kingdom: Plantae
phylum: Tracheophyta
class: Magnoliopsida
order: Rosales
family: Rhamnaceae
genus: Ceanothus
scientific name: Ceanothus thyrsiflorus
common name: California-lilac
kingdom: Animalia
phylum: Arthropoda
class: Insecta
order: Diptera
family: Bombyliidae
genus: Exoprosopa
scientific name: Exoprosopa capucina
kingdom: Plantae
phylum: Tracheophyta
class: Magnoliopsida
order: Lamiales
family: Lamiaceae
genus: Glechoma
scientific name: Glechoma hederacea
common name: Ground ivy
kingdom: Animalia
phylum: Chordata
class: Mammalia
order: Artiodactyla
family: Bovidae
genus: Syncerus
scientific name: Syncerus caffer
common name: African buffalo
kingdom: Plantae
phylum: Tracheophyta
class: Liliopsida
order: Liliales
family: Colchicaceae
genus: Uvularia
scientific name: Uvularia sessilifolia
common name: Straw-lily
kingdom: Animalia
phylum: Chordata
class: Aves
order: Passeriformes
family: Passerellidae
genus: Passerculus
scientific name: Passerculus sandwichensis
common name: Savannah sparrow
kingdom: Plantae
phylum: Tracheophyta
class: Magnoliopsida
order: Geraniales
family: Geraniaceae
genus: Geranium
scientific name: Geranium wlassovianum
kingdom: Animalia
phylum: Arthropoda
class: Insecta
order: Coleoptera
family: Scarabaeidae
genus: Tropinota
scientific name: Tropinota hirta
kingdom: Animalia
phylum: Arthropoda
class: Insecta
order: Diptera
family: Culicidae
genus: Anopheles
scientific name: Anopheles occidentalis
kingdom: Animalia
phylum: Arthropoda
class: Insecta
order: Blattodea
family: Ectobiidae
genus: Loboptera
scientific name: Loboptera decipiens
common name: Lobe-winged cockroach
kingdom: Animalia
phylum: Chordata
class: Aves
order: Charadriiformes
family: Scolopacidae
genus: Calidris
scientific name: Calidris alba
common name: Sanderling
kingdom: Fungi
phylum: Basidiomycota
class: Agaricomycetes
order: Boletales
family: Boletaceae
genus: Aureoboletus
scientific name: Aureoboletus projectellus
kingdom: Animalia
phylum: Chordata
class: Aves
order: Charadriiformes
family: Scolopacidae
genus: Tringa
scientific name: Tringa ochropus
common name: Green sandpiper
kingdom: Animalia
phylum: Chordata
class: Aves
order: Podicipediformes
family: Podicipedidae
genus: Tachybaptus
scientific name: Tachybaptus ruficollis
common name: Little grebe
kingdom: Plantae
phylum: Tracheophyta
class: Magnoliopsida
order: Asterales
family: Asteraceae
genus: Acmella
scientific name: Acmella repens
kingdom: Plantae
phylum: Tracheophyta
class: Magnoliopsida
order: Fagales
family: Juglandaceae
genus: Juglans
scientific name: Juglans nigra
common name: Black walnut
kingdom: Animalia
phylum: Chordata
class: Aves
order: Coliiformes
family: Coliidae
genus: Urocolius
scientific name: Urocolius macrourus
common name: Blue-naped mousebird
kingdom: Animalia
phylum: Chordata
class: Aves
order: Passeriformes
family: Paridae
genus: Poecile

Requirement: Reproduce verbatim the lines of the material from the line containing "common name: Little grebe" through the final line, both inclusive.

Task answer:
common name: Little grebe
kingdom: Plantae
phylum: Tracheophyta
class: Magnoliopsida
order: Asterales
family: Asteraceae
genus: Acmella
scientific name: Acmella repens
kingdom: Plantae
phylum: Tracheophyta
class: Magnoliopsida
order: Fagales
family: Juglandaceae
genus: Juglans
scientific name: Juglans nigra
common name: Black walnut
kingdom: Animalia
phylum: Chordata
class: Aves
order: Coliiformes
family: Coliidae
genus: Urocolius
scientific name: Urocolius macrourus
common name: Blue-naped mousebird
kingdom: Animalia
phylum: Chordata
class: Aves
order: Passeriformes
family: Paridae
genus: Poecile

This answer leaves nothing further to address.